Black Heart Association Founder Launches Mobile Heart Center To Screen Black Women For Heart Disease

A three-time heart attack survivor is leveraging her resilience to advocate, spread awareness, and prevent heart disease and strokes in the Black community.

By 40, Tara Robinson of Grand Prairie, Texas, would suffer from the same disease that has been a silent killer among Black men and women. The fight for her life would motivate her to be the conduit between the Black community and heart health.

“I suffered three heart attacks over three days and died during the third attack. After volunteering for the American Heart Association for years, I noticed that there wasn’t a community connection between their organization and Black people,” Robinson said in an interview with Voyage Dallas.

Now 48, Robinson is the CEO and founder of the Black Heart Association, a nonprofit organization whose mission is to “significantly lower the number of Black deaths caused by heart disease and stroke each year.”

“As a survivor, I believe there is no one better to take up the mantle of reaching and awakening the heart of trauma achieve their greatest level of overall well-being through mental, physical, and emotional healing,” she said.

“What sets us apart is that we target one group of people but will help anyone, but our data, research, and knowledge is all culture-specific.”
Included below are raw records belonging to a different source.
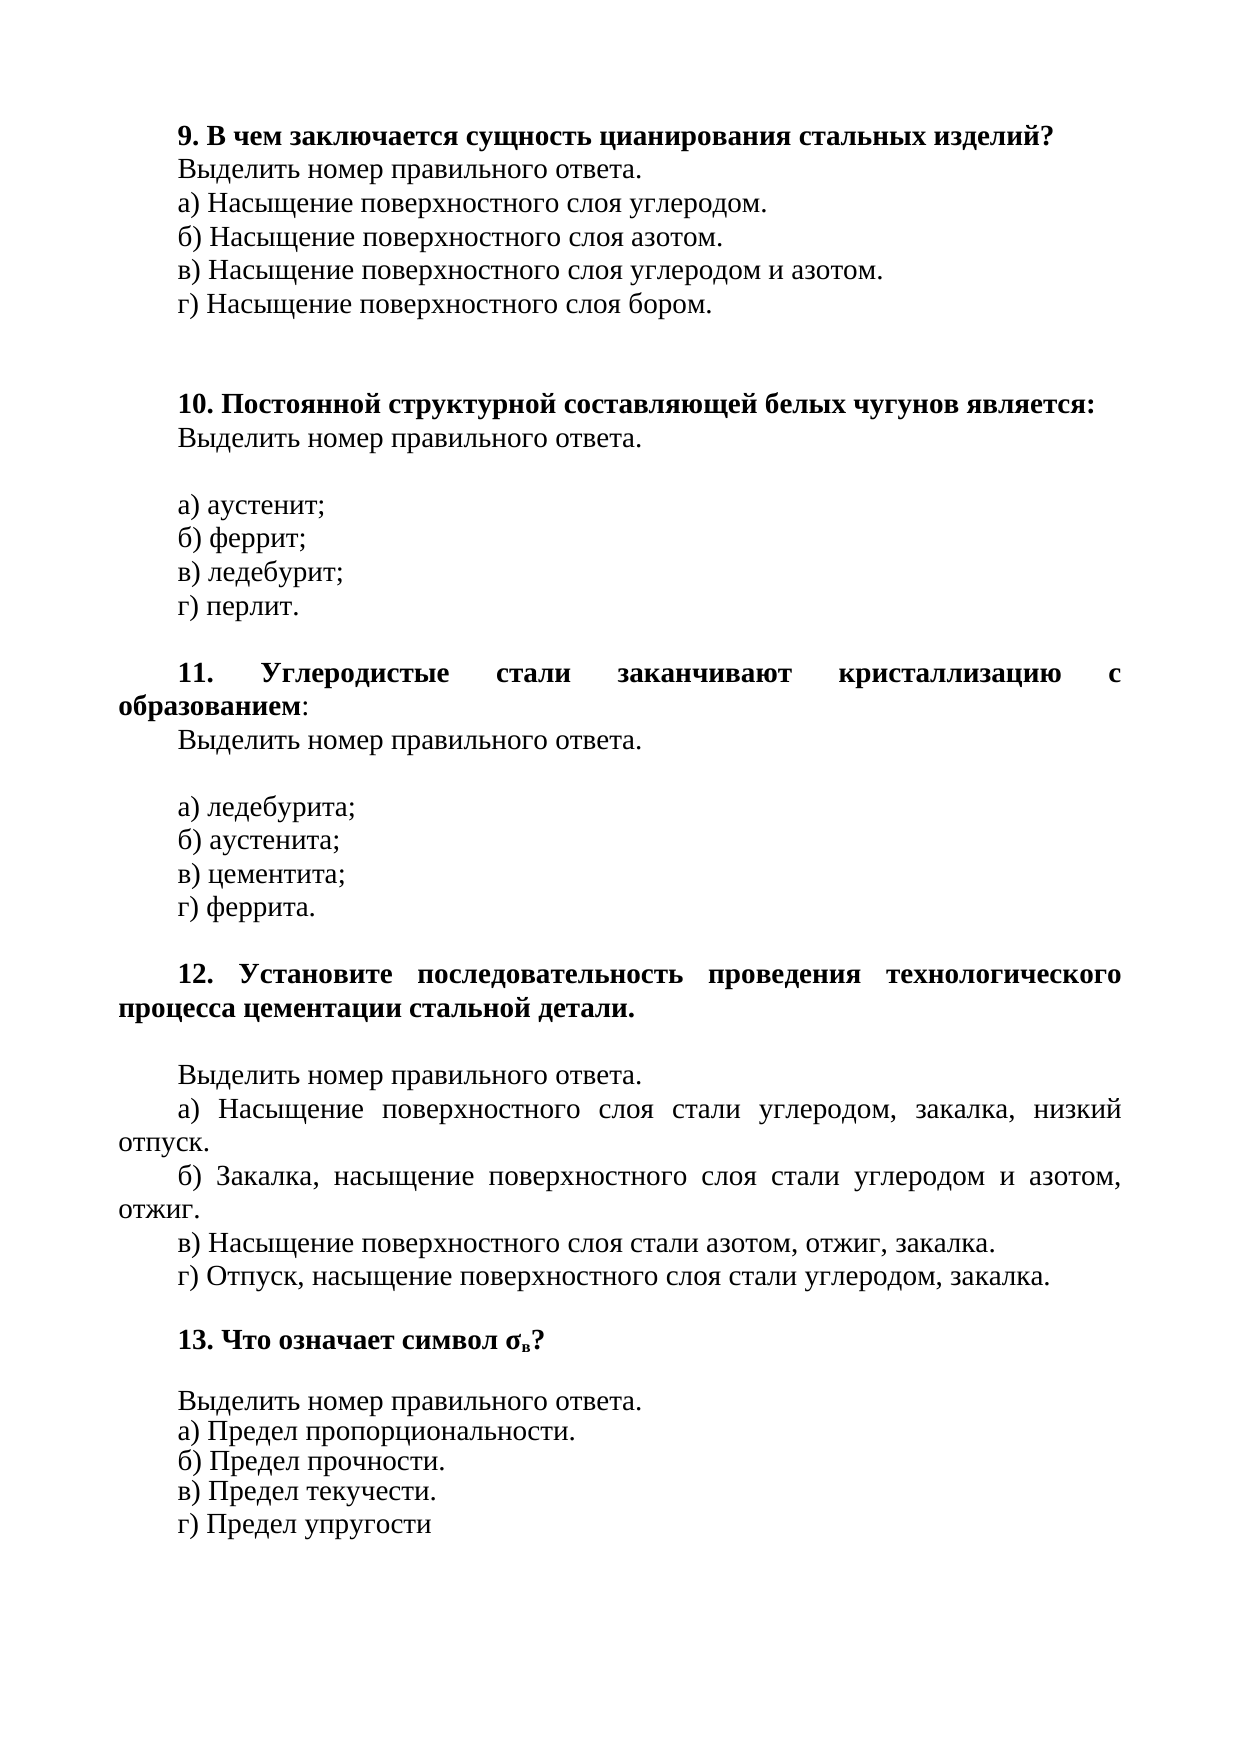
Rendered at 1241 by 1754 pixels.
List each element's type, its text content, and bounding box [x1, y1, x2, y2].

text Выделить номер правильного ответа. [118, 152, 1122, 185]
text 9. В чем заключается сущность цианирования стальных изделий? [118, 118, 1122, 152]
text б) Закалка, насыщение поверхностного слоя стали углеродом и азотом, отжиг. [118, 1158, 1122, 1225]
text а) аустенит; [118, 487, 1122, 521]
text Выделить номер правильного ответа. [118, 722, 1122, 755]
text 10. Постоянной структурной составляющей белых чугунов является: [118, 386, 1122, 420]
text Выделить номер правильного ответа. [118, 420, 1122, 453]
text в) цементита; [118, 856, 1122, 889]
text б) Насыщение поверхностного слоя азотом. [118, 219, 1122, 252]
text 12. Установите последовательность проведения технологического процесса цементации стальной детали. [118, 957, 1122, 1024]
text г) Предел упругости [118, 1506, 1122, 1540]
text 11. Углеродистые стали заканчивают кристаллизацию с образованием: [118, 655, 1122, 722]
text г) феррита. [118, 889, 1122, 923]
text в) Насыщение поверхностного слоя стали азотом, отжиг, закалка. [118, 1225, 1122, 1258]
text б) аустенита; [118, 822, 1122, 856]
text б) феррит; [118, 521, 1122, 554]
text в) Предел текучести. [118, 1476, 1122, 1506]
text в) ледебурит; [118, 554, 1122, 588]
text г) перлит. [118, 588, 1122, 621]
text г) Отпуск, насыщение поверхностного слоя стали углеродом, закалка. [118, 1258, 1122, 1292]
text 13. Что означает символ σв? [118, 1326, 1122, 1356]
text а) Насыщение поверхностного слоя углеродом. [118, 185, 1122, 219]
text б) Предел прочности. [118, 1446, 1122, 1476]
text Выделить номер правильного ответа. [118, 1057, 1122, 1091]
text в) Насыщение поверхностного слоя углеродом и азотом. [118, 252, 1122, 286]
text а) ледебурита; [118, 789, 1122, 822]
text а) Насыщение поверхностного слоя стали углеродом, закалка, низкий отпуск. [118, 1091, 1122, 1158]
text г) Насыщение поверхностного слоя бором. [118, 286, 1122, 319]
text а) Предел пропорциональности. [118, 1416, 1122, 1446]
text Выделить номер правильного ответа. [118, 1386, 1122, 1416]
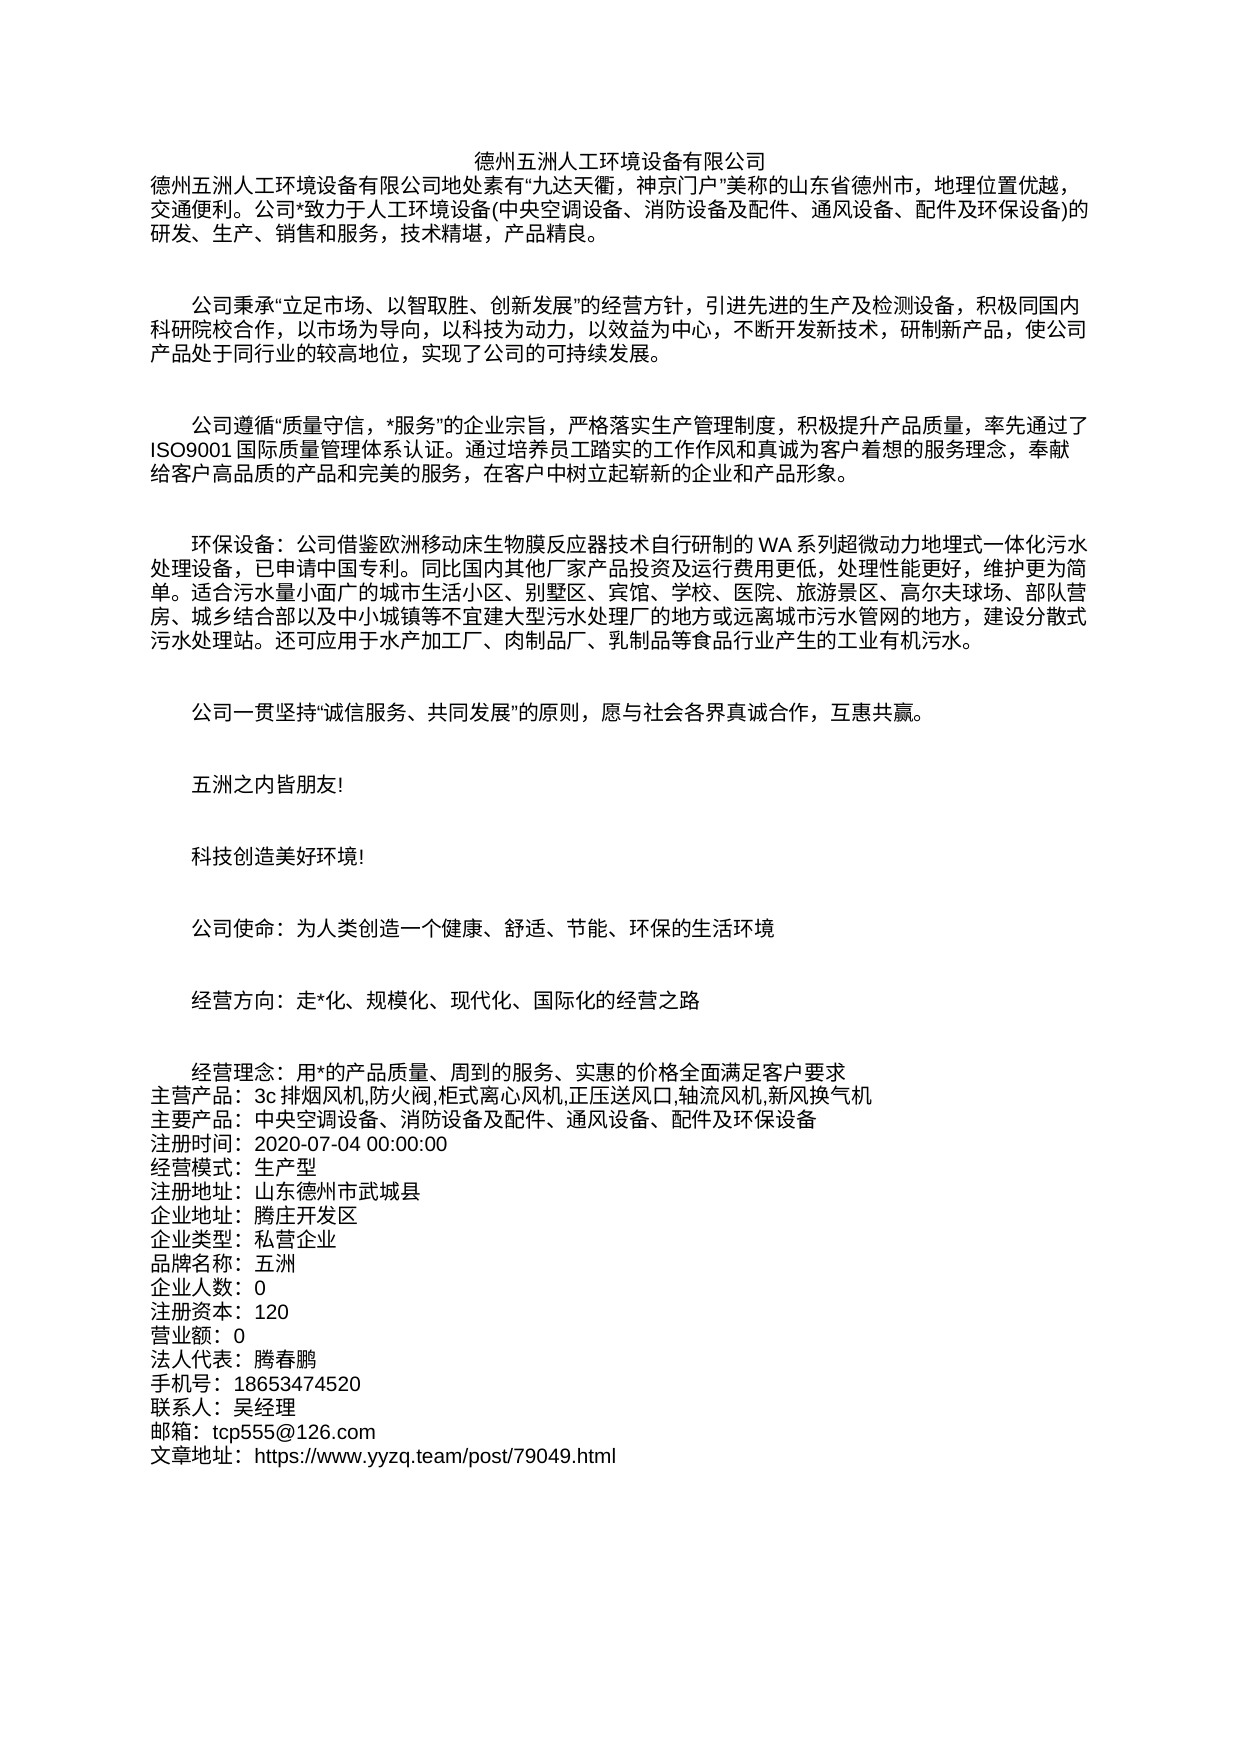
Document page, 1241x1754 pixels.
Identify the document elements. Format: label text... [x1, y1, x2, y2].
According to the Centers for Disease Control and Prevention (CDC), heart disease is the leading cause of death for Black women. The risks can be reduced by lifestyle changes and getting routine screenings for a variety of factors, including cholesterol, obesity, blood pressure, and more.

While taking action through advocacy, Robinson’s ambitious efforts continue to educate Black women about managing heart health. She has launched her organization’s mobile heart center, a bus that strives to be a pillar in the community by providing free health screenings throughout the Fort Worth, Texas, area.

“Our goal with the mobile bus is to make sure that we are wherever our people are — that’s at the car wash, the barbershop, the beauty shop, the church,” she told Good Morning America. “Wherever you are, that’s where the bus can pull up to.”